The third part of the urinalysis is the dipstick test, which uses a thin plastic strip treated with chemicals. It is immersed in urine and the chemicals in the stick react and change color if the levels are above normal. Things the test strip test can check for include:

  • Acidity or pH. If the acid is abnormal, you could have kidney stones, a urinary tract infection (UTI), or another condition.
  • This can be a sign that your kidneys are not working well. The kidneys filter waste products from the blood.
  • High sugar content is a marker of diabetes.
  • White blood cells. These are a sign of infection or inflammation, either in your kidneys or elsewhere along your urinary tract.
  • This means that there is an infection with certain types of bacteria.
  • If this waste product appears, which is normally eliminated by your liver, it may mean that your liver is not working properly.
  • Blood in your urine Sometimes this is a sign of infections or certain diseases.


You will give your urine sample at the doctor’s office, hospital, or a specialized testing center. You will be given a plastic cup to take to the bathroom. There, you can privately urinate into the cup.

You may be asked to obtain a clean urine sample. This technique helps prevent bacteria from the penis or vagina from entering the sample. Begin by cleaning around the urethra with a pre-moistened cleansing wipe provided by your doctor. Urinate a small amount down the toilet and then collect the sample in the cup. Avoid touching the inside of the beaker to avoid transferring bacteria from your hands to the sample.

When you’re done, put the lid on the cup and wash your hands. You will remove the toilet bowl or leave it in a designated compartment within the bathroom.

In some cases, your doctor may ask you to test your urine with a catheter that is inserted into the bladder through the urethra. This can cause slight discomfort. If you are not comfortable with this method, ask your doctor if there are alternative methods.

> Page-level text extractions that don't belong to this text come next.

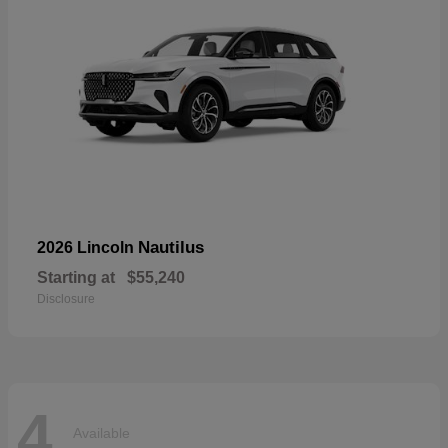
Nautilus
2026 Lincoln
Starting at
$55,240
Disclosure
4
Available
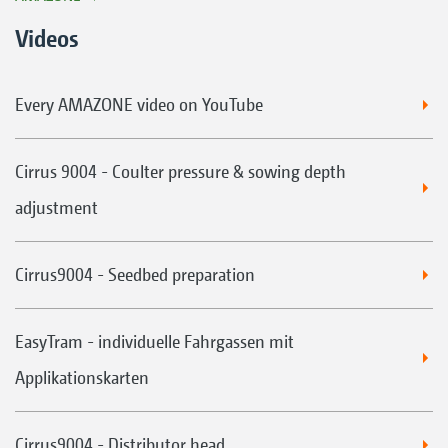
Videos
Every AMAZONE video on YouTube
Cirrus 9004 - Coulter pressure & sowing depth
adjustment
Cirrus9004 - Seedbed preparation
EasyTram - individuelle Fahrgassen mit
Applikationskarten
Cirrus9004 - Distributor head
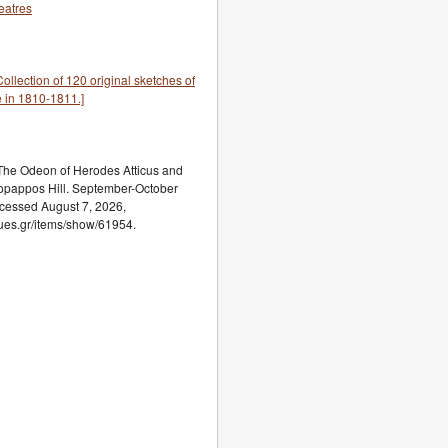
eatres
llection of 120 original sketches of
 in 1810-1811.]
he Odeon of Herodes Atticus and
lopappos Hill. September-October
ccessed August 7, 2026,
ogues.gr/items/show/61954.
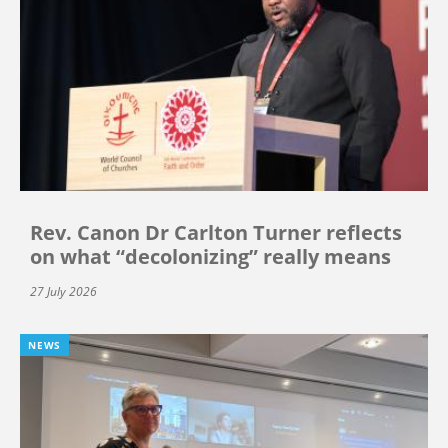
Rev. Canon Dr Carlton Turner reflects
on what “decolonizing” really means
27 July 2026
NEWS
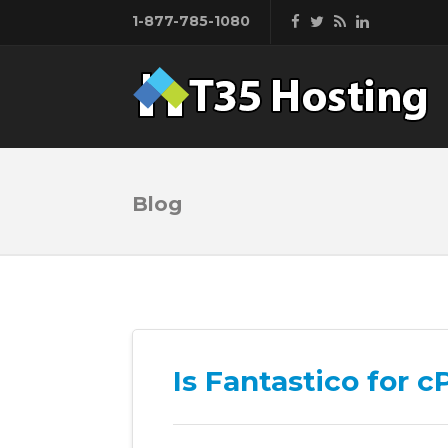
1-877-785-1080
Blog
Is Fantastico for 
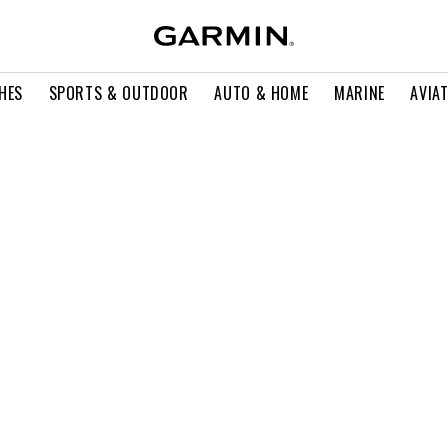
HES
SPORTS & OUTDOOR
AUTO & HOME
MARINE
AVIA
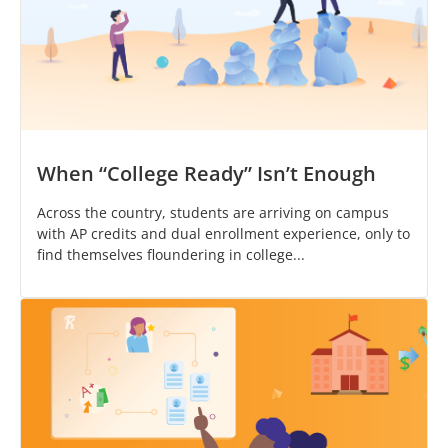
When “College Ready” Isn’t Enough
Across the country, students are arriving on campus
with AP credits and dual enrollment experience, only to
find themselves floundering in college...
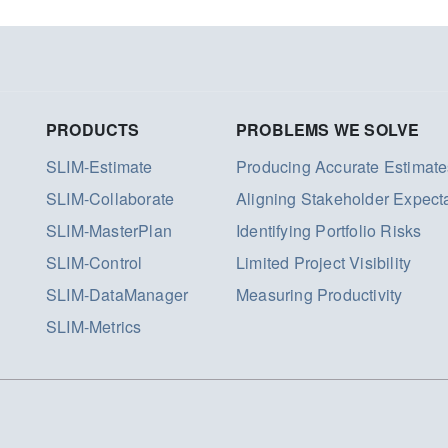
PRODUCTS
PROBLEMS WE SOLVE
SLIM-Estimate
Producing Accurate Estimate
SLIM-Collaborate
Aligning Stakeholder Expect
SLIM-MasterPlan
Identifying Portfolio Risks
SLIM-Control
Limited Project Visibility
SLIM-DataManager
Measuring Productivity
SLIM-Metrics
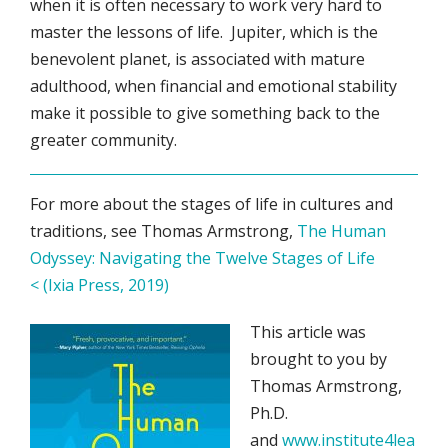
when it is often necessary to work very hard to
master the lessons of life. Jupiter, which is the
benevolent planet, is associated with mature
adulthood, when financial and emotional stability
make it possible to give something back to the
greater community.
For more about the stages of life in cultures and
traditions, see Thomas Armstrong,
The Human
Odyssey: Navigating the Twelve Stages of Life
< (Ixia Press, 2019)
This article was
brought to you by
Thomas Armstrong,
Ph.D.
and
www.institute4lea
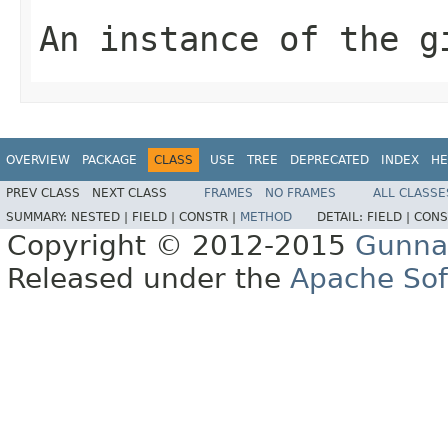
An instance of the g
OVERVIEW
PACKAGE
CLASS
USE
TREE
DEPRECATED
INDEX
HE
PREV CLASS
NEXT CLASS
FRAMES
NO FRAMES
ALL CLASSE
SUMMARY:
NESTED |
FIELD |
CONSTR |
METHOD
DETAIL:
FIELD |
CONS
Copyright © 2012-2015
Gunna
Released under the
Apache Sof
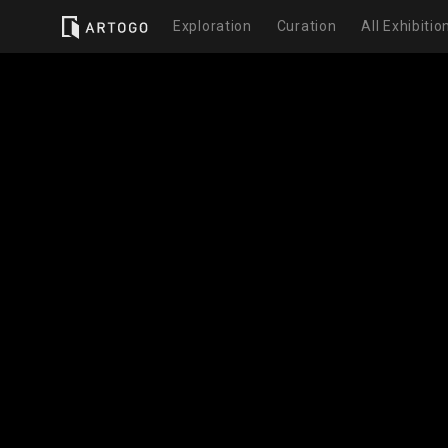
Exploration
Curation
All Exhibitio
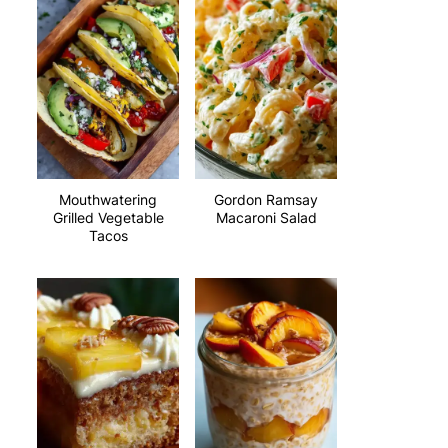
Mouthwatering
Gordon Ramsay
Grilled Vegetable
Macaroni Salad
Tacos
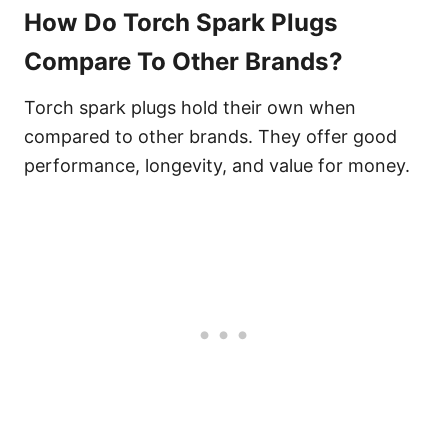
How Do Torch Spark Plugs
Compare To Other Brands?
Torch spark plugs hold their own when
compared to other brands. They offer good
performance, longevity, and value for money.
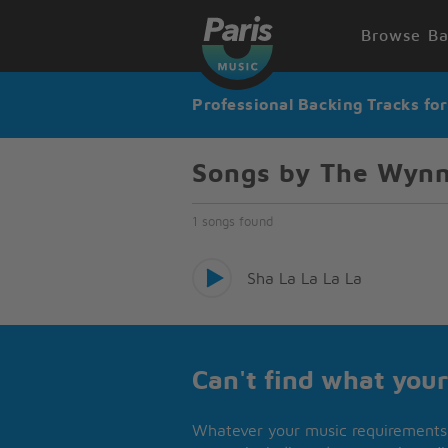
Browse Ba
Professional Backing Tracks fo
Songs by The Wyn
1 songs found
Sha La La La La
Can't find what your
Whatever your music requirements 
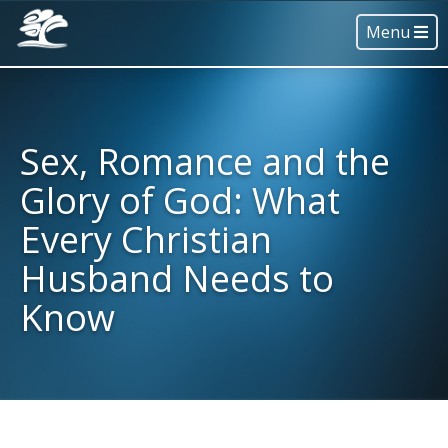
Menu
Sex, Romance and the
Glory of God: What
Every Christian
Husband Needs to
Know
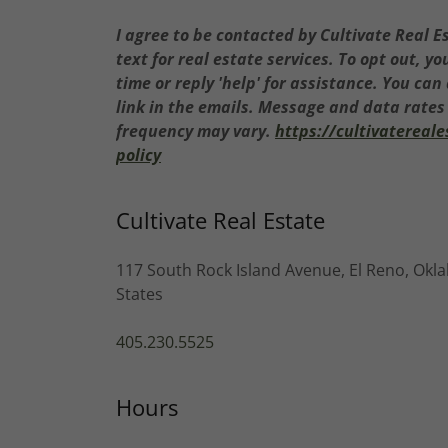
I agree to be contacted by Cultivate Real Es
text for real estate services. To opt out, yo
time or reply 'help' for assistance. You can
link in the emails. Message and data rate
frequency may vary.
https://cultivatereal
policy
Cultivate Real Estate
117 South Rock Island Avenue, El Reno, Okl
States
405.230.5525
Hours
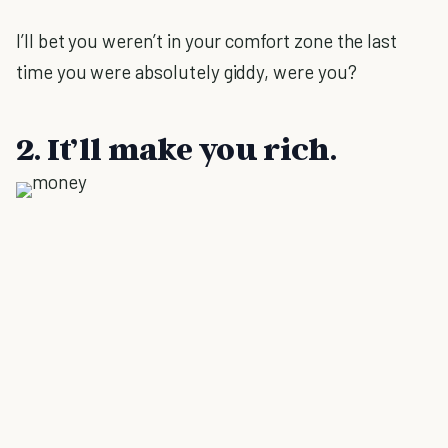
I’ll bet you weren’t in your comfort zone the last
time you were absolutely giddy, were you?
2. It’ll make you rich.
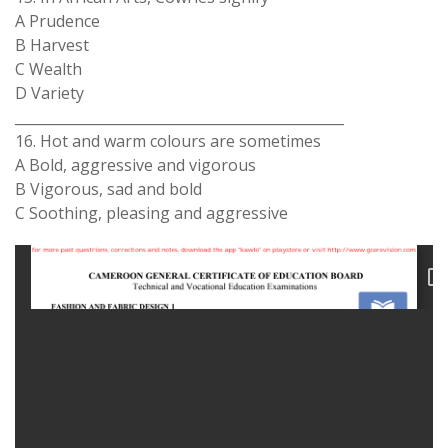
A Prudence
B Harvest
C Wealth
D Variety
_______________________________________________
16. Hot and warm colours are sometimes
A Bold, aggressive and vigorous
B Vigorous, sad and bold
C Soothing, pleasing and aggressive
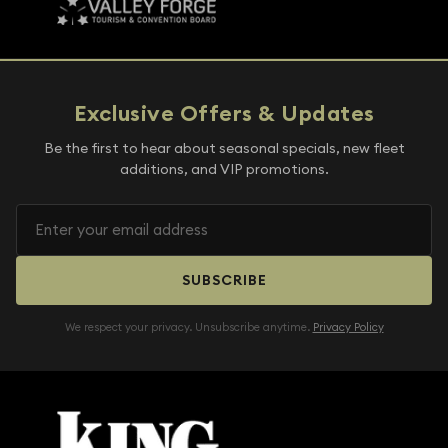
Exclusive Offers & Updates
Be the first to hear about seasonal specials, new fleet
additions, and VIP promotions.
SUBSCRIBE
We respect your privacy. Unsubscribe anytime.
Privacy Policy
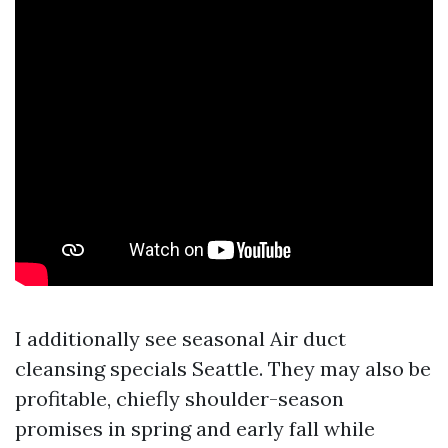
I additionally see seasonal Air duct
cleansing specials Seattle. They may also be
profitable, chiefly shoulder-season
promises in spring and early fall while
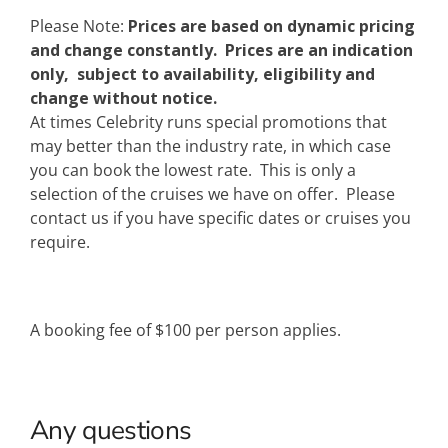
Please Note:
Prices are based on dynamic pricing
and change constantly. Prices are an indication
only, subject to availability, eligibility and
change without notice.
At times Celebrity runs special promotions that
may better than the industry rate, in which case
you can book the lowest rate. This is only a
selection of the cruises we have on offer. Please
contact us if you have specific dates or cruises you
require.
A booking fee of $100 per person applies.
Any questions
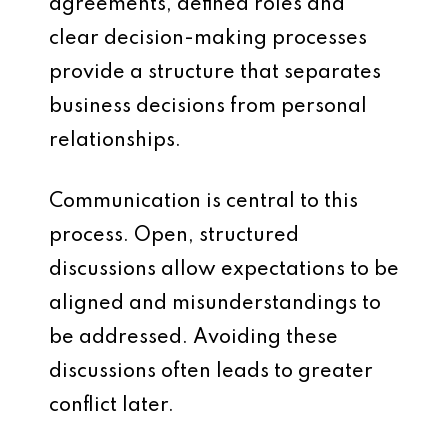
agreements, defined roles and
clear decision-making processes
provide a structure that separates
business decisions from personal
relationships.
Communication is central to this
process. Open, structured
discussions allow expectations to be
aligned and misunderstandings to
be addressed. Avoiding these
discussions often leads to greater
conflict later.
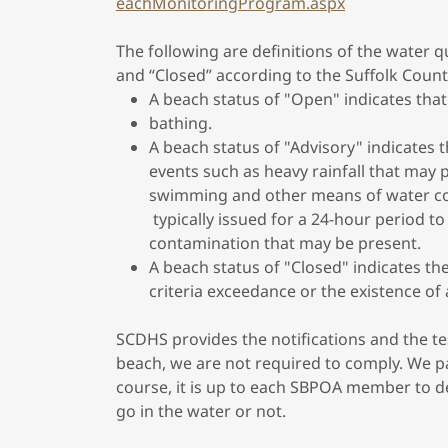
eachMonitoringProgram.aspx
The following are definitions of the water qu
and “Closed” according to the Suffolk Coun
A beach status of "Open" indicates that
bathing.
A beach status of "Advisory" indicates 
events such as heavy rainfall that may p
swimming and other means of water co
typically issued for a 24-hour period to 
contamination that may be present.
A beach status of "Closed" indicates th
criteria exceedance or the existence of 
SCDHS provides the notifications and the tes
beach, we are not required to comply. We p
course, it is up to each SBPOA member to dec
go in the water or not.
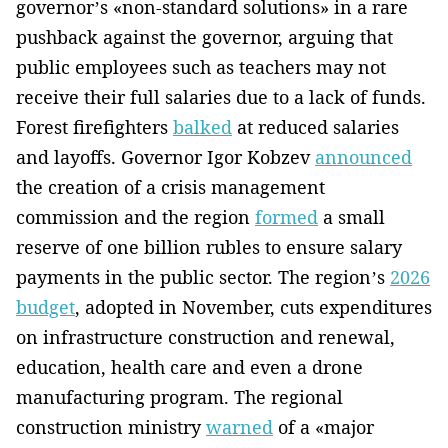
governor’s «non-standard solutions» in a rare
pushback against the governor, arguing that
public employees such as teachers may not
receive their full salaries due to a lack of funds.
Forest firefighters
balked
at reduced salaries
and layoffs. Governor Igor Kobzev
announced
the creation of a crisis management
commission and the region
formed
a small
reserve of one billion rubles to ensure salary
payments in the public sector. The region’s
2026
budget
, adopted in November, cuts expenditures
on infrastructure construction and renewal,
education, health care and even a drone
manufacturing program. The regional
construction ministry
warned
of a «major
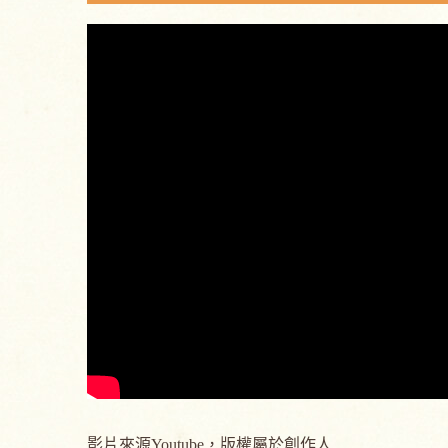
影片來源Youtube，版權屬於創作人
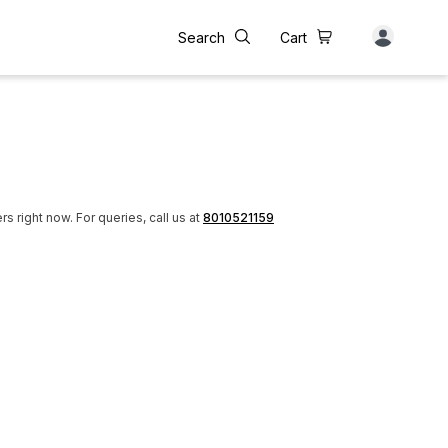
Search
Cart
rs right now.
For queries, call us at
8010521159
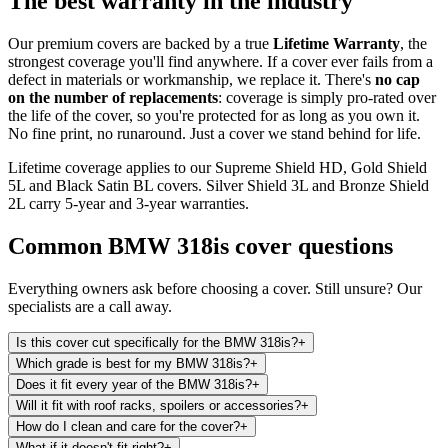
The best warranty in the industry
Our premium covers are backed by a true
Lifetime Warranty
, the
strongest coverage you'll find anywhere. If a cover ever fails from a
defect in materials or workmanship, we replace it. There's
no cap
on the number of replacements
: coverage is simply pro-rated over
the life of the cover, so you're protected for as long as you own it.
No fine print, no runaround. Just a cover we stand behind for life.
Lifetime coverage applies to our Supreme Shield HD, Gold Shield
5L and Black Satin BL covers. Silver Shield 3L and Bronze Shield
2L carry 5-year and 3-year warranties.
Common
BMW 318is
cover questions
Everything owners ask before choosing a cover. Still unsure? Our
specialists are a call away.
Is this cover cut specifically for the BMW 318is?
+
Which grade is best for my BMW 318is?
+
Does it fit every year of the BMW 318is?
+
Will it fit with roof racks, spoilers or accessories?
+
How do I clean and care for the cover?
+
What if it doesn't fit right?
+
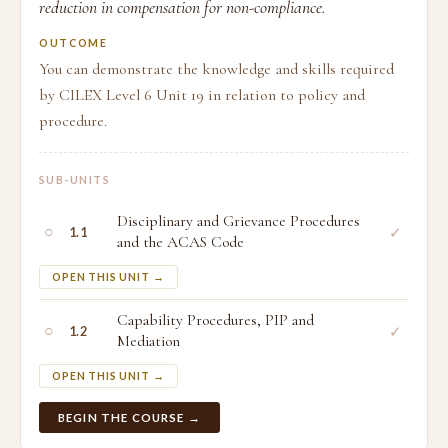
reduction in compensation for non-compliance.
OUTCOME
You can demonstrate the knowledge and skills required
by CILEX Level 6 Unit 19 in relation to policy and
procedure.
SUB-UNITS
Disciplinary and Grievance Procedures
○
✓
1.1
and the ACAS Code
OPEN THIS UNIT →
Capability Procedures, PIP and
○
✓
1.2
Mediation
OPEN THIS UNIT →
BEGIN THE COURSE →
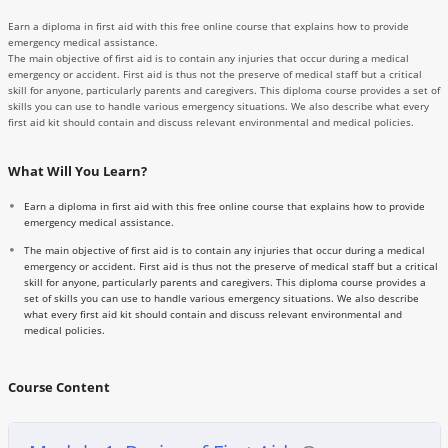
Earn a diploma in first aid with this free online course that explains how to provide
emergency medical assistance.
The main objective of first aid is to contain any injuries that occur during a medical
emergency or accident. First aid is thus not the preserve of medical staff but a critical
skill for anyone, particularly parents and caregivers. This diploma course provides a set of
skills you can use to handle various emergency situations. We also describe what every
first aid kit should contain and discuss relevant environmental and medical policies.
What Will You Learn?
Earn a diploma in first aid with this free online course that explains how to provide
emergency medical assistance.
The main objective of first aid is to contain any injuries that occur during a medical
emergency or accident. First aid is thus not the preserve of medical staff but a critical
skill for anyone, particularly parents and caregivers. This diploma course provides a
set of skills you can use to handle various emergency situations. We also describe
what every first aid kit should contain and discuss relevant environmental and
medical policies.
Course Content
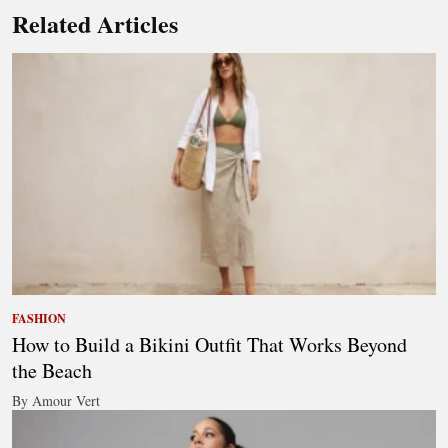
Related Articles
FASHION
How to Build a Bikini Outfit That Works Beyond
the Beach
By Amour Vert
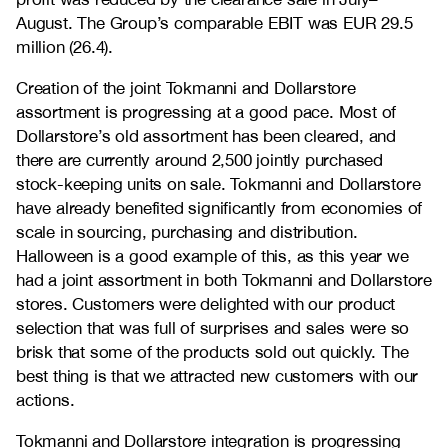
August. The Group’s comparable EBIT was EUR 29.5
million (26.4).
Creation of the joint Tokmanni and Dollarstore
assortment is progressing at a good pace. Most of
Dollarstore’s old assortment has been cleared, and
there are currently around 2,500 jointly purchased
stock-keeping units on sale. Tokmanni and Dollarstore
have already benefited significantly from economies of
scale in sourcing, purchasing and distribution.
Halloween is a good example of this, as this year we
had a joint assortment in both Tokmanni and Dollarstore
stores. Customers were delighted with our product
selection that was full of surprises and sales were so
brisk that some of the products sold out quickly. The
best thing is that we attracted new customers with our
actions.
Tokmanni and Dollarstore integration is progressing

After providing your sample, you have completed your portion of the test. Then the sample will be sent to a lab or will stay in the hospital if they have the necessary equipment.

Urinalysis methods

Then your doctor will use one or more of the following methods to test your urine:

  • Microscopic examination
  • On microscopic examination, your doctor looks at the urine droplets under a microscope. They look for:
  • Abnormalities in red or white blood cells, which may be signs of infections, kidney disease, bladder cancer, or a blood disorder
  • Crystals that may indicate kidney stones
  • Infectious bacteria or yeast
  • Epithelial cells, which may indicate a tumor
  • Dipstick test

For the dipstick test, your doctor inserts a chemically treated plastic rod into your sample. The bar changes color depending on the presence of certain substances. This can help your doctor look for:

  • Bilirubin, a product of the death of red blood cells
  • Blood test
  • Protein
  • Concentration or specific gravity
  • Changes in pH or acidity levels
  • Sugars
  • High concentrations of particles in your urine can indicate that you are dehydrated. High pH levels can indicate urinary tract or kidney problems. And any presence of sugar can indicate diabetes.
  • Visual examination

Your doctor may also examine the sample for abnormalities, such as:

  • Cloudy appearance, which may indicate an infection.
  • Abnormal odors.
  • Reddish or brown appearance, which may indicate blood in the urine.